From the fans' perspective, attendance had been down during qualifications for a myriad of reasons:
- The split caused fans to stay away.
- Speeds plateaued after years of new track records, or approaching track records.
- Many of the 'names' of open-wheel racing were missing due to the split and retirement. In all honesty, no fans were showing up to watch Buzz Calkins qualify. Steve Kinser? Maybe.
- Frankly, as the information age grew, our attention spans shrank. So sitting around at IMS from 10-5 watching a few cars attempt to qualify wasn't as appealing as it might have been in years prior. (This is why in recent years, IMS has brought in acts like George Clinton, to try and attract more people to qualifications and get them to stay.)

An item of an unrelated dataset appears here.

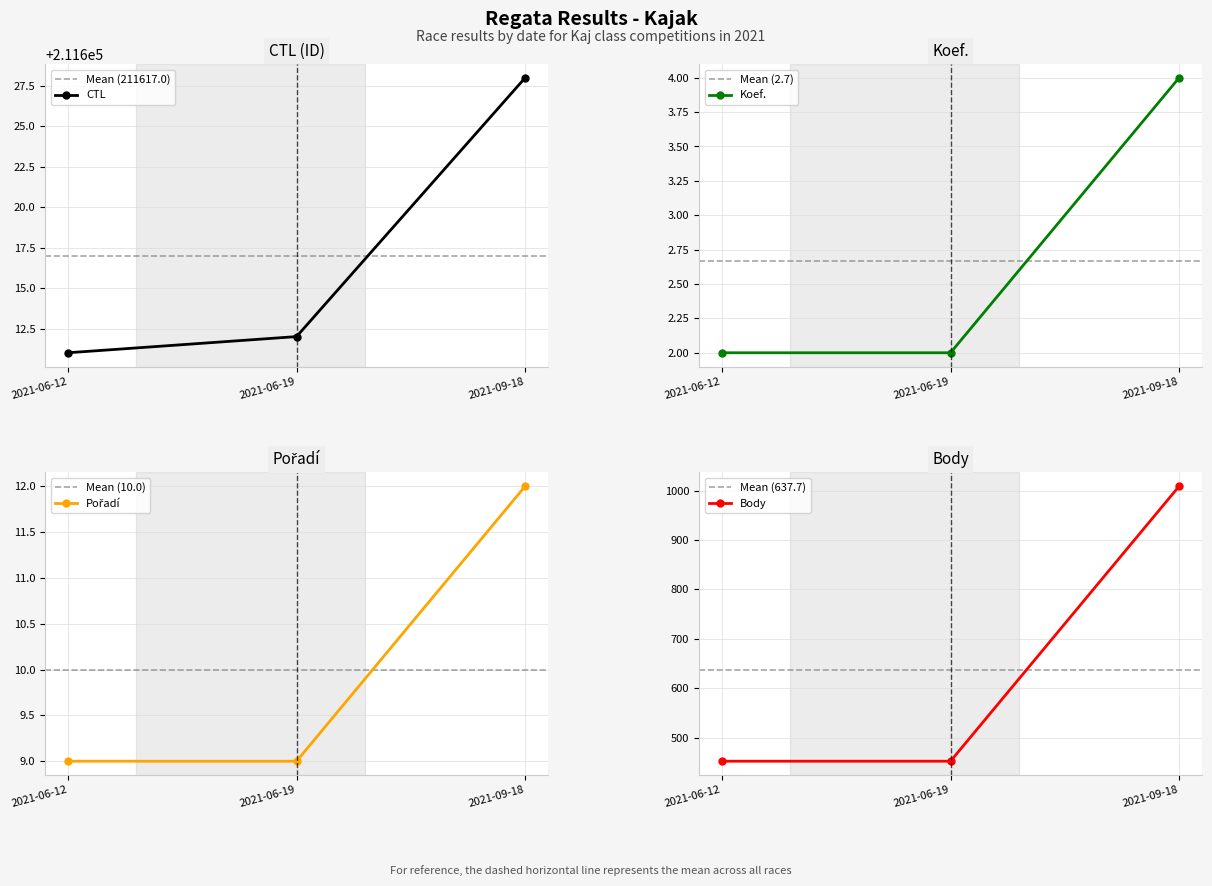

What is the minimum value shown in the chart?

2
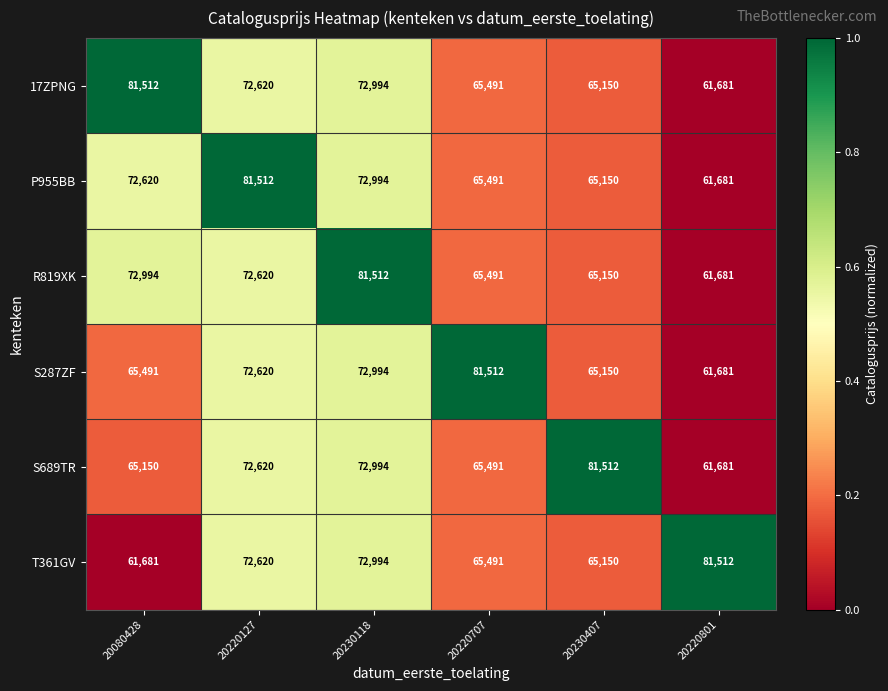

How many values in the S689TR series are below 72620?

3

- The Pacers were a strong team in the 1990's, meaning they were playing meaningful playoff games during much of May. Fans could go to these games or stay home and watch them, leaving them from the track.

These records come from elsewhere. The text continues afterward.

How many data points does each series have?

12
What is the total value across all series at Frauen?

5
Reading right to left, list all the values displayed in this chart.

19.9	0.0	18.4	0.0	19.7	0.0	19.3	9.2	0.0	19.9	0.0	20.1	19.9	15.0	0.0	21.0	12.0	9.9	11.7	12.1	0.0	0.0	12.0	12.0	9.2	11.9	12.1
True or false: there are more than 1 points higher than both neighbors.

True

- With two days of qualifications, and limited practice, teams will be using those days to make sure they get in the field, but also to gain additional track time. Henceforth, more cars will be on the track on those two days. More cars means less downtime during the day, giving fans exactly what they want.
- The same principle applies for the practice days. With less available track time during the month, cars will be on-track more often, which is exactly what the businessman who takes a long lunch to grab Mug N' Bun and heads to IMS wants to see.
So if the weather cooperates (because if it doesn't, all hell breaks loose and qualifying is done on a Monday, I don't see IMS turning much of a profit), this could work. Yes, losing some of the tradition of the "month of May" hurts, but frankly, all will be forgotten when those balloons fly over the Pagoda on May 30.